** TEXT BLOCK follows **

150 years ago (1873)
WISDOM'S A.B.C.s A Clean glove oft hides a dirty hand. Be ever vigilant but not suspicious. Command
your temper lest it command you. Debt is the worst kind of poverty. Empty vessels make the greatest
sound. Few things are Impossible to skill and industry. Good intentions will not justify evil actions. He
that is hasty fishes in an empty pond. Idleness is the sepulcher of a living man. Judge not at first sight.
Learn to live as you would wish to die. Marriage, with peace, is this world's paradise. Never speak to
deceive nor listen to betray. One eyewitness is better than ten heresays. Put no faith in talebearers.
Quick resentments are often fatal. Riches cannot purchase mental endowments. Scandal will rub out like
dirt when it is dry. The covetous man is his own tormentor. Undertake no more than you can perform.
Vanity makes men ridiculous; pride, odious. When one will not, two cannot quarrel. Years are carried off
on the wings of moments. Zeno, of all virtues, made his choice of silence.
100 years ago (1923)
Fulton High School closed for a week Tuesday afternoon, owing to the number of influenza cases among
the students and teachers. Between 40-50 students and half the faculty are ill, making it almost
impossible to carry on the work. FHS has been struggling to keep up its classes for the last two weeks,
Superintendent J.T. Bush said Wednesday, but it finally came to a point when it was considered
advisable to close entirely to give those who are ill a chance to recuperate and not to work a hardship on
the few teachers in school who are compelled to double their work. There are no substitutes available
for the high school, and as every teacher has her time fully occupied when all the faculty is present,
some classes had to be omitted entirely. School will resume next Tuesday morning, provided the
situation is improved. A number of pupils and teachers in the grade schools are also suffering, but as
substitute teachers are available there, the work in the grades has not yet been interrupted to any great
75 years ago (1948)

** End of TEXT BLOCK **
** INFORMATION SUPPLIED follows **

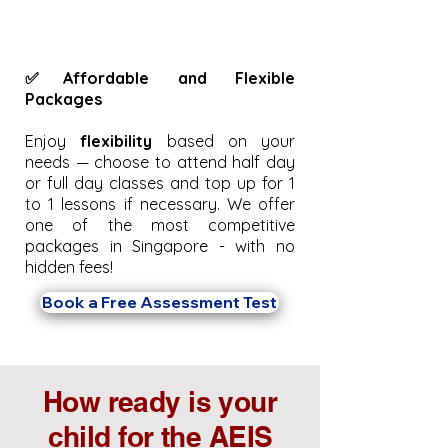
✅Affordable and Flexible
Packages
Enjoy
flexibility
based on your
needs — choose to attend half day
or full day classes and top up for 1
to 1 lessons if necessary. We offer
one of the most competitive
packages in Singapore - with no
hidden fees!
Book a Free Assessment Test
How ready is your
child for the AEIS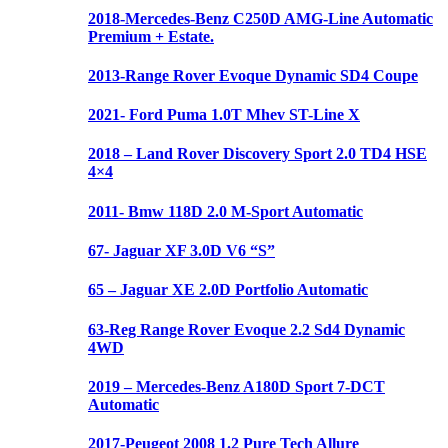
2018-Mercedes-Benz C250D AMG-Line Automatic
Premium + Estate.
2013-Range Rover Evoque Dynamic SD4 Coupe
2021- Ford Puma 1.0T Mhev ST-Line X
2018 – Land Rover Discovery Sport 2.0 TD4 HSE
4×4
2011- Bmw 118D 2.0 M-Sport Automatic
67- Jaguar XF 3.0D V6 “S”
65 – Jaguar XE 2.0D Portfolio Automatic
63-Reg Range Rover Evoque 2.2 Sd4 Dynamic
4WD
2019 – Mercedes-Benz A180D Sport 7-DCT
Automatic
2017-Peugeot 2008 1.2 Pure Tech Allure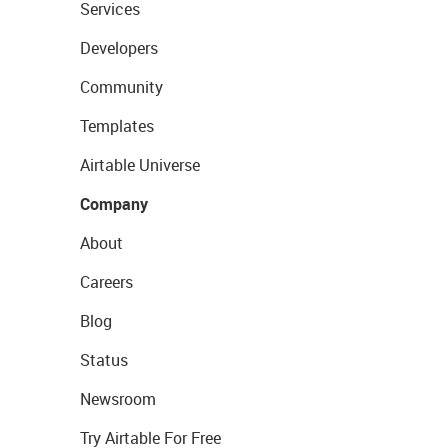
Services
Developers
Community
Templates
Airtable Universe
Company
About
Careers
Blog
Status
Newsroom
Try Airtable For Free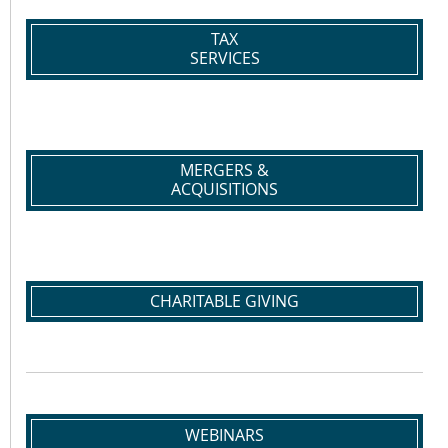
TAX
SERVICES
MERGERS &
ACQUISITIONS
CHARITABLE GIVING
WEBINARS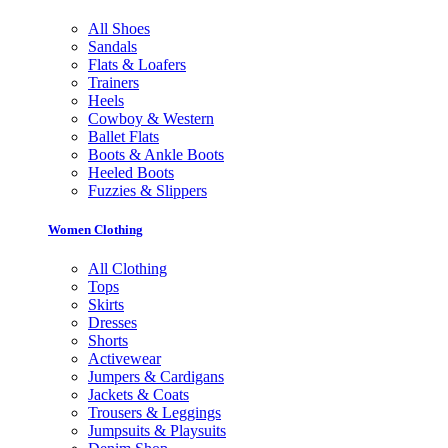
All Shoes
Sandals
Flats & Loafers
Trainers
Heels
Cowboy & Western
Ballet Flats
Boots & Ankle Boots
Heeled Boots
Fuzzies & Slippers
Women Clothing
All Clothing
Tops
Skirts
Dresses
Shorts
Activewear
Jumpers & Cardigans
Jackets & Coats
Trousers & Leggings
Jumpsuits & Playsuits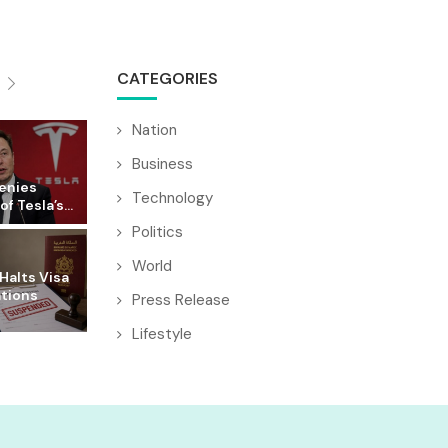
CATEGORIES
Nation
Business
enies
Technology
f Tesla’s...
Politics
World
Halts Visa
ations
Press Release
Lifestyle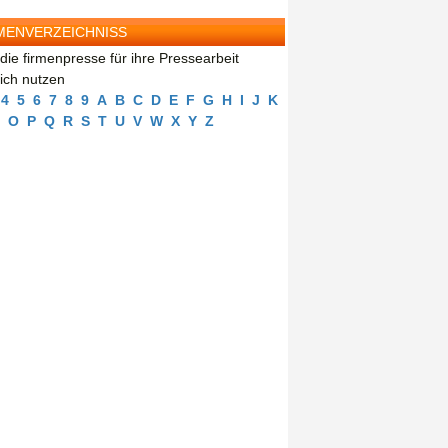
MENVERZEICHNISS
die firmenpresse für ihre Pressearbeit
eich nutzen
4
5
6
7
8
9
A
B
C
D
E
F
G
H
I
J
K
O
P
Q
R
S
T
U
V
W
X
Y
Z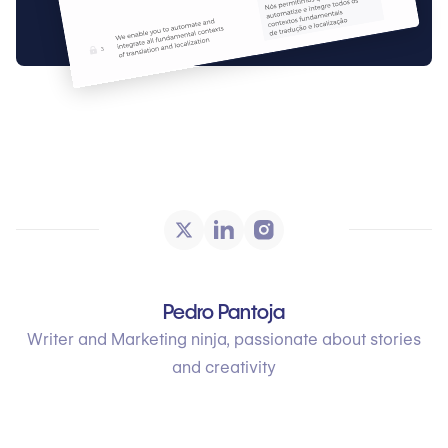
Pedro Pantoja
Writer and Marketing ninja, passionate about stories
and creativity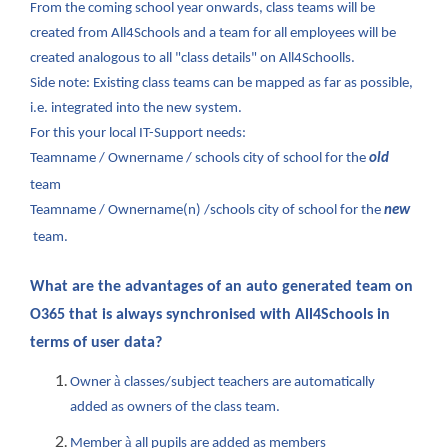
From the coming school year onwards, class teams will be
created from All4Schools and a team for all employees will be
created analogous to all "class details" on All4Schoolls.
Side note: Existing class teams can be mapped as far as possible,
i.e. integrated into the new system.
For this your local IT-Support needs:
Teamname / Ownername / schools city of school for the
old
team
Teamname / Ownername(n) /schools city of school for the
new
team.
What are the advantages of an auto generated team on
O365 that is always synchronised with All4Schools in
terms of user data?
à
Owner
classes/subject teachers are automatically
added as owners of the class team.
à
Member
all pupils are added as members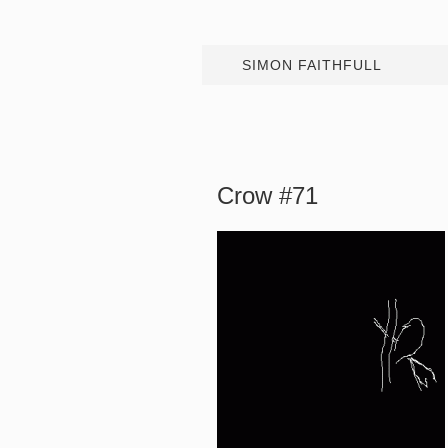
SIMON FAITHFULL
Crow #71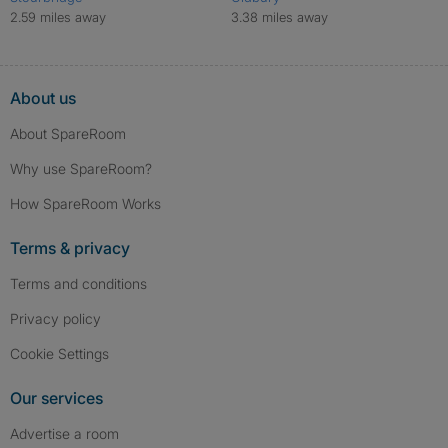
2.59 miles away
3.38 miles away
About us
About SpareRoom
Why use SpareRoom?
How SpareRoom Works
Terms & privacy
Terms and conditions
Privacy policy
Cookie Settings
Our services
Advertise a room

** End of INFORMATION SUPPLIED **

> _AIM OF THE TASK_
Please reproduce the passage of the look-back column word for word, starting with "Quick resentments are" and going on through "you can perform.".

> _WRITTEN SOLUTION_
Quick resentments are often fatal. Riches cannot purchase mental endowments. Scandal will rub out like
dirt when it is dry. The covetous man is his own tormentor. Undertake no more than you can perform.